To get some of that primal theater experience, I spent a recent Sunday in Volunteer Park at the Outdoor Theater Festival, a completely splendid annual event that brings together several companies for a weekend of free performances. My plan was to see four shows in a row. But while I remembered my water, my sandwich, and my notepad, I forgot my sunscreen, and after the third show, I fled home for the relief of an ice-cold bath. (Sorry, Greenstage.)

The plays and the companies represented a range of experience and budget, but I was surprised how quickly such distractions as airplanes, Frisbee-tossers, and even ice cream trucks fade away once a group of actors in period costumes start working through a text.

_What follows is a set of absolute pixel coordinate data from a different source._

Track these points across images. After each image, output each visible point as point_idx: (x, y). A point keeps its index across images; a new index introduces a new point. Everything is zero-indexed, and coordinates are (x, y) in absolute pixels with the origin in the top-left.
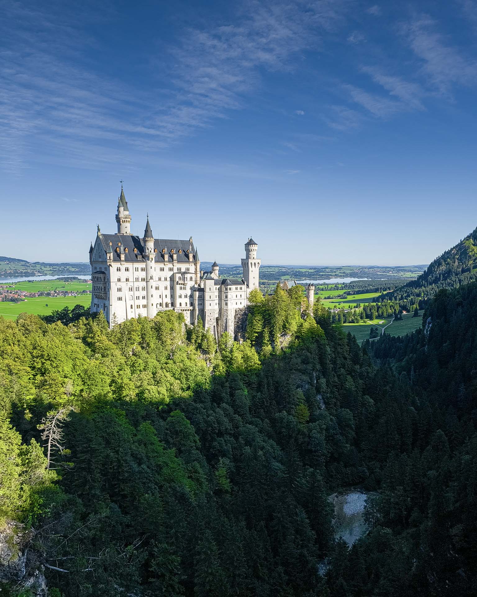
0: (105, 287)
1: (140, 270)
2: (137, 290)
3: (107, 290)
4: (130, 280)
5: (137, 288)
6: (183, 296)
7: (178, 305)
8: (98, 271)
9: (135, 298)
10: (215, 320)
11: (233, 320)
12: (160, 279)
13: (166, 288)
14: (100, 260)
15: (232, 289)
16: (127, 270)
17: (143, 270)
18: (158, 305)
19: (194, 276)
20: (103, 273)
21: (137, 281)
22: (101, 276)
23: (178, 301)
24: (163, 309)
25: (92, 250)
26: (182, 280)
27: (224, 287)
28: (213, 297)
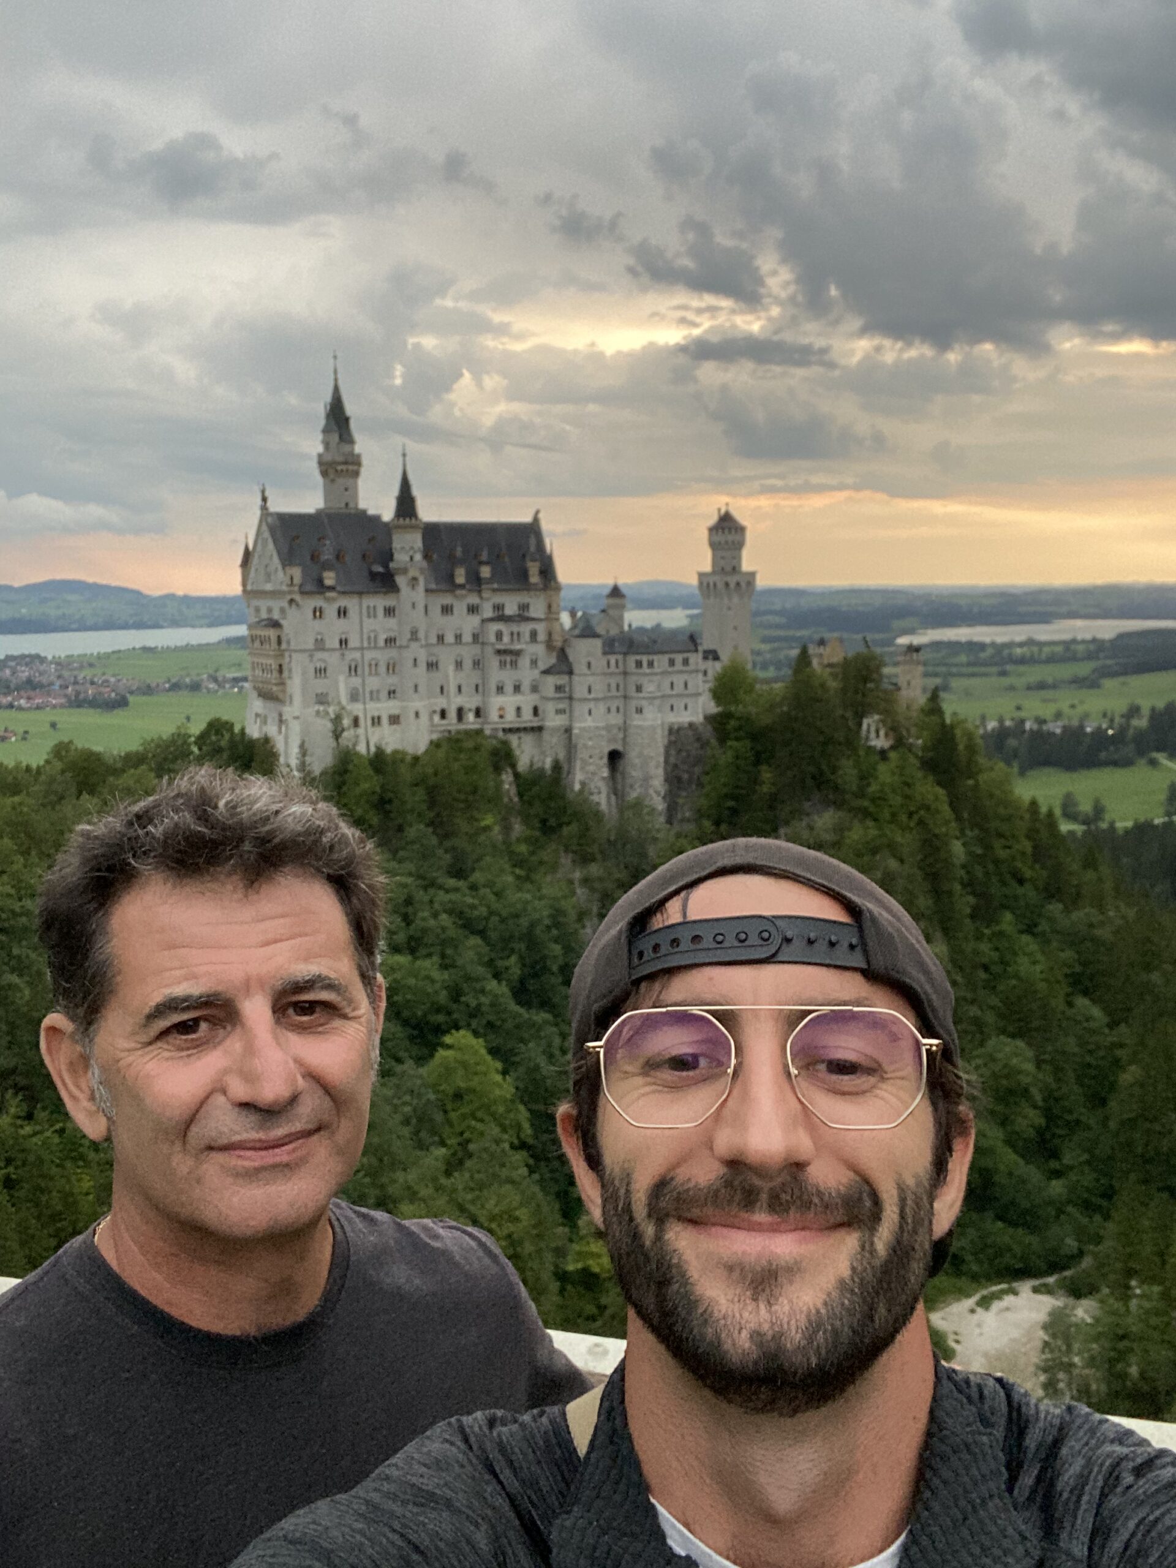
0: (280, 666)
1: (380, 612)
2: (373, 672)
3: (286, 674)
4: (351, 644)
5: (373, 667)
6: (509, 688)
7: (494, 716)
8: (263, 620)
9: (368, 695)
10: (605, 760)
11: (662, 759)
12: (441, 638)
13: (459, 665)
14: (269, 587)
15: (656, 664)
16: (342, 613)
17: (389, 612)
18: (437, 718)
19: (541, 628)
20: (276, 625)
21: (372, 645)
23: (496, 702)
24: (449, 728)
25: (247, 556)
26: (506, 639)
27: (632, 659)
28: (599, 690)
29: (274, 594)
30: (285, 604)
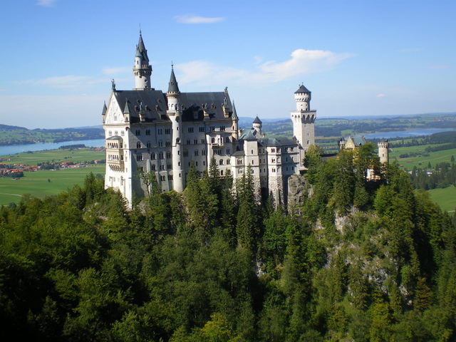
0: (122, 156)
1: (164, 132)
2: (161, 158)
3: (124, 159)
4: (152, 146)
8: (113, 137)
9: (159, 167)
10: (260, 192)
12: (188, 142)
13: (196, 153)
14: (115, 122)
16: (148, 133)
17: (167, 131)
20: (120, 139)
21: (161, 146)
22: (117, 142)
26: (216, 142)
27: (269, 149)
28: (257, 163)
29: (118, 125)
30: (124, 129)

The Young Shakespeare Workshop's production of King Lear, for example, lacked so much as a cloud in the sky for the storm-tossed-heath scene, but while audio projection was a problem for these earnest Shakespeare students, dramatic focus was not.

I enjoyed Theater Schmeater's mounting of the sweet fairy tale The Reluctant Dragon, particularly Josh Hartvigson's outrageously fey turn as the dragon, complete with platform shoes and a natty little set of wings. But the theatrical highlight of the day was Wooden O's brisk and broad production of The Merry Wives of Windsor, with Eric Ray Anderson such a nimble Falstaff that I feared for his core temperature under all of that padding. (The show continues at Volunteer Park, weekends at 5 p.m., through Aug. 11.)

Wooden O gets top-notch actors like Anderson, Heather Hawkins, and Bob DeDea, and then somehow convinces them to give up the pleasures of air conditioning and dressing rooms for the athleticism of outdoor performance. "We have to learn not to be too precious about things indoor actors take for granted," says Wooden O's artistic director George Mount. "SeaTac has jet planes, Lynn­wood is a bit dusty, Seattle Center is, well...Seattle Center! I figure it's our job to be the better distraction no matter where we are."

Mount, who founded Wooden O in 1994, says the inspiration for the company began back in high school on Mercer Island, where he and his friends used to make up impromptu plays on the stage of the Luther Burbank Amphitheater. One MFA and a couple of decades later, Mount's company has become the region's premier outdoor theater group, with more than 7,000 people seeing their productions during the summer months. It's also expanded its repertoire beyond larky park standards like Midsummer Night's Dream and As You Like It, producing problematic scripts like All's Well That Ends Well and dark material such as Hamlet and Macbeth, despite the obvious difficulties of producing tragedy in the cool of a summer evening or the staring sun of the afternoon.

As for Merry Wives, I discovered something with Wooden O's production that had been absent the three times I've seen the play before—unforced but absolute frivolity. No other play by Shakespeare, including the dim-witted As You Like It, is so outrageously forgiving of human weakness. Falstaff himself, the drunk, bully, and would-be adulterer, ends the play pardoned and actually feted. Mistakes have harsher consequences, I'm sure—my roasted neck and arms remind me of that. But it's oh so pleasant to believe otherwise on a summer day in a park, while butterflies flit and actors sing.